──────── SUPPLIED INFORMATION ────────

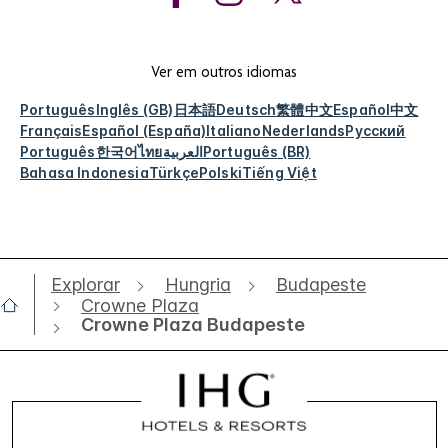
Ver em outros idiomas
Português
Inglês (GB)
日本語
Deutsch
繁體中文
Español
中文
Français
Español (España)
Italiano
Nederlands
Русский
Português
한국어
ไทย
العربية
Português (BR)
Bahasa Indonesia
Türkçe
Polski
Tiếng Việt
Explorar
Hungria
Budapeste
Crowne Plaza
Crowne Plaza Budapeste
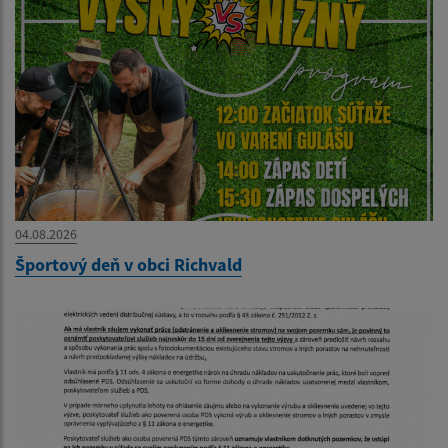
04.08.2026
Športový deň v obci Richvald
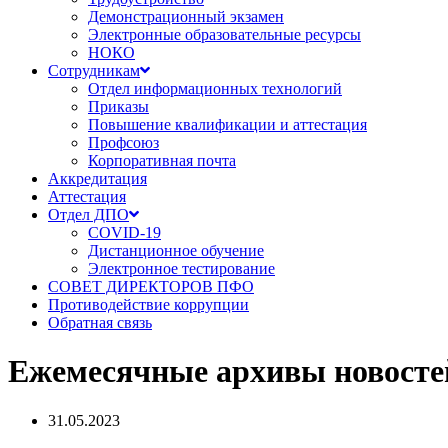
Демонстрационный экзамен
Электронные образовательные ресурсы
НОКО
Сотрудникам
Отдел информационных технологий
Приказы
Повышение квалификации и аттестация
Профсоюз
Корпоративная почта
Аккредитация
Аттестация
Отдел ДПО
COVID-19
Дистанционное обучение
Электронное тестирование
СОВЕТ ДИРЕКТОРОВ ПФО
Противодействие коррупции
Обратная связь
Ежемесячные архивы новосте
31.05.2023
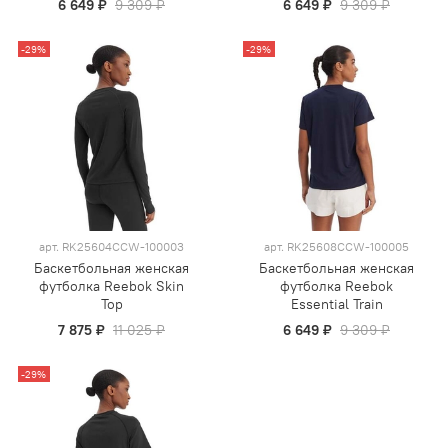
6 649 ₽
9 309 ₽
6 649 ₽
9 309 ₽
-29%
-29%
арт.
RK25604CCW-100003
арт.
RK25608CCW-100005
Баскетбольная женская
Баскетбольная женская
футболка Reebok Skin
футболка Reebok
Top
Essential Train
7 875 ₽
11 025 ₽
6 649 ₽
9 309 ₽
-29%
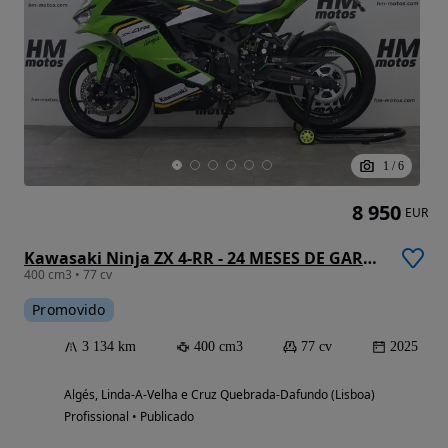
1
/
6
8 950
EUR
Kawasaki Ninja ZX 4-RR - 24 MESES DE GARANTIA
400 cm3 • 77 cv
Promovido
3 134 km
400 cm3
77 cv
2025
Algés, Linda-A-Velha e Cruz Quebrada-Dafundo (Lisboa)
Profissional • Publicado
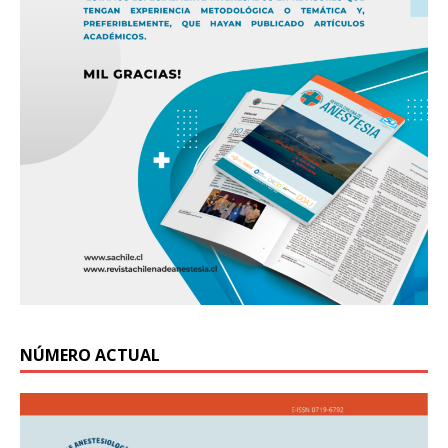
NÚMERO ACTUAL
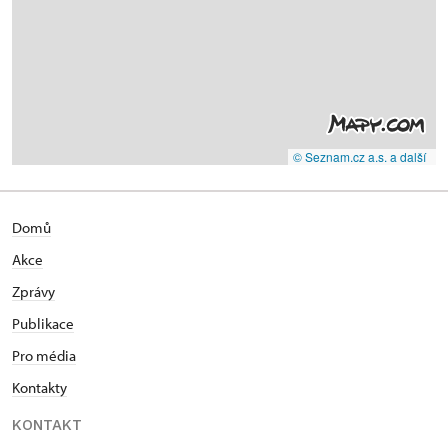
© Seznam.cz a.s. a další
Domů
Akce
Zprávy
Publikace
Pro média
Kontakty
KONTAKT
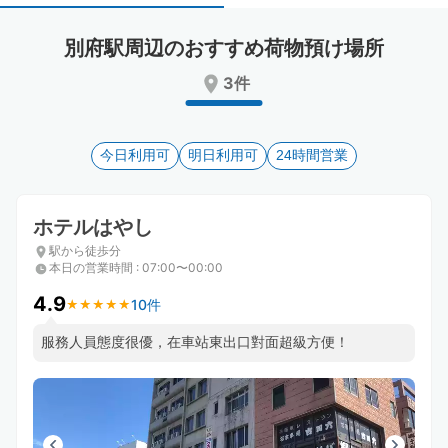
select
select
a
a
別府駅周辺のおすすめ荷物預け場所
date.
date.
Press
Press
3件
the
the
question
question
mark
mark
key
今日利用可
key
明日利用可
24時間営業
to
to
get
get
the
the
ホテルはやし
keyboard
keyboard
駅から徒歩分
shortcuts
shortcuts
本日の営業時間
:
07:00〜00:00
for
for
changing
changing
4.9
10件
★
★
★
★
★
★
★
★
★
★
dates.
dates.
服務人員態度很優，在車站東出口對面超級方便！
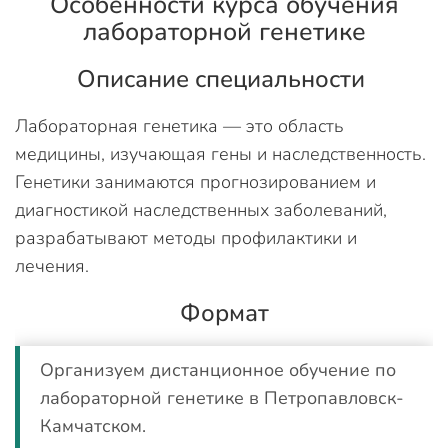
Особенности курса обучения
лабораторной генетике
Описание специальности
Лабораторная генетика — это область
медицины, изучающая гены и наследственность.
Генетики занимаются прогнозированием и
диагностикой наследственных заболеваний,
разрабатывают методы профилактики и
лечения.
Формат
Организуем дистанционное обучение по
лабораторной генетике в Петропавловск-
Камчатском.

────────

> [WHAT YOU HAVE TO DO]:
Give back the data verbatim. The pictures are not part of the copy.

> [WRITTEN SOLUTION]:
Ver em outros idiomas
Português
Inglês (GB)
日本語
Deutsch
繁體中文
Español
中文
Français
Español (España)
Italiano
Nederlands
Русский
Português
한국어
ไทย
العربية
Português (BR)
Bahasa Indonesia
Türkçe
Polski
Tiếng Việt
Explorar
Hungria
Budapeste
Crowne Plaza
Crowne Plaza Budapeste
04.08.2026
Športový deň v obci Richvald
Демонстрационный экзамен
Электронные образовательные ресурсы
НОКО
Сотрудникам
Отдел информационных технологий
Приказы
Повышение квалификации и аттестация
Профсоюз
Корпоративная почта
Аккредитация
Аттестация
Отдел ДПО
COVID-19
Дистанционное обучение
Электронное тестирование
СОВЕТ ДИРЕКТОРОВ ПФО
Противодействие коррупции
Обратная связь
Ежемесячные архивы новосте
31.05.2023
6 649 ₽
9 309 ₽
6 649 ₽
9 309 ₽
-29%
-29%
арт.
RK25604CCW-100003
арт.
RK25608CCW-100005
Баскетбольная женская
Баскетбольная женская
футболка Reebok Skin
футболка Reebok
Top
Essential Train
7 875 ₽
11 025 ₽
6 649 ₽
9 309 ₽
-29%
1
/
6
8 950
EUR
Kawasaki Ninja ZX 4-RR - 24 MESES DE GARANTIA
400 cm3 • 77 cv
Promovido
3 134 km
400 cm3
77 cv
2025
Algés, Linda-A-Velha e Cruz Quebrada-Dafundo (Lisboa)
Profissional • Publicado
NÚMERO ACTUAL
© Seznam.cz a.s. a další
Domů
Akce
Zprávy
Publikace
Pro média
Kontakty
KONTAKT
select
select
a
a
別府駅周辺のおすすめ荷物預け場所
date.
date.
Press
Press
3件
the
the
question
question
mark
mark
key
今日利用可
key
明日利用可
24時間営業
to
to
get
get
the
the
ホテルはやし
keyboard
keyboard
駅から徒歩分
shortcuts
shortcuts
本日の営業時間
:
07:00〜00:00
for
for
changing
changing
4.9
10件
★
★
★
★
★
★
★
★
★
★
dates.
dates.
服務人員態度很優，在車站東出口對面超級方便！
Особенности курса обучения
лабораторной генетике
Описание специальности
Лабораторная генетика — это область
медицины, изучающая гены и наследственность.
Генетики занимаются прогнозированием и
диагностикой наследственных заболеваний,
разрабатывают методы профилактики и
лечения.
Формат
Организуем дистанционное обучение по
лабораторной генетике в Петропавловск-
Камчатском.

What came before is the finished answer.